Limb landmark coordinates

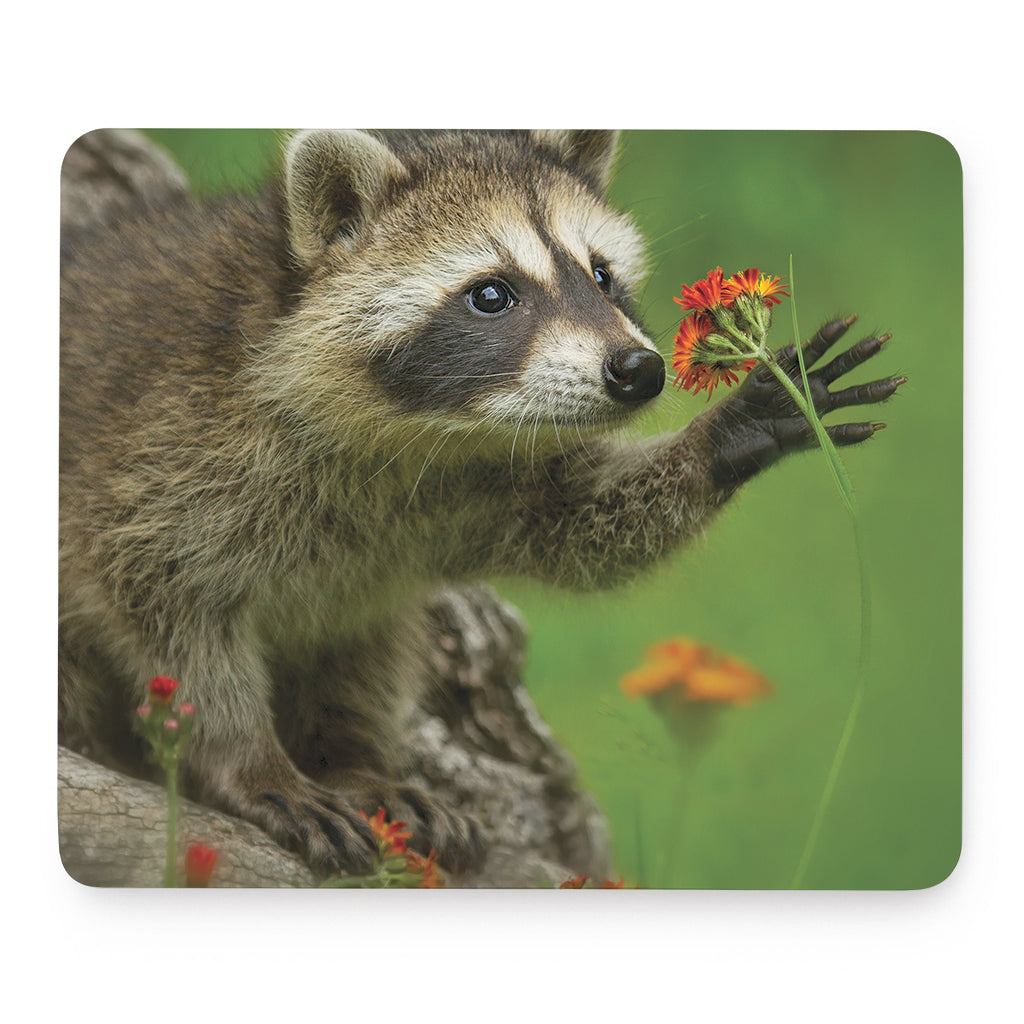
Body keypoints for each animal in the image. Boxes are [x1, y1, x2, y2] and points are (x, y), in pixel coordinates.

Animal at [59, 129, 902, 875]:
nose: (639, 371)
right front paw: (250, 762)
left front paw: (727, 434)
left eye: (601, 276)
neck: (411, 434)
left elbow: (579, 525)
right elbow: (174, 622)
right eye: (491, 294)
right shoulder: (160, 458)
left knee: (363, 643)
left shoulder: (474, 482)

- _WORK TO BE COMPLETED_
Restate exactly each line of the data from the one bearing "right front paw: (250, 762)" to the end, and add nothing.

- _RESPONSE TO THIS TASK_
right front paw: (250, 762)
left front paw: (727, 434)
left eye: (601, 276)
neck: (411, 434)
left elbow: (579, 525)
right elbow: (174, 622)
right eye: (491, 294)
right shoulder: (160, 458)
left knee: (363, 643)
left shoulder: (474, 482)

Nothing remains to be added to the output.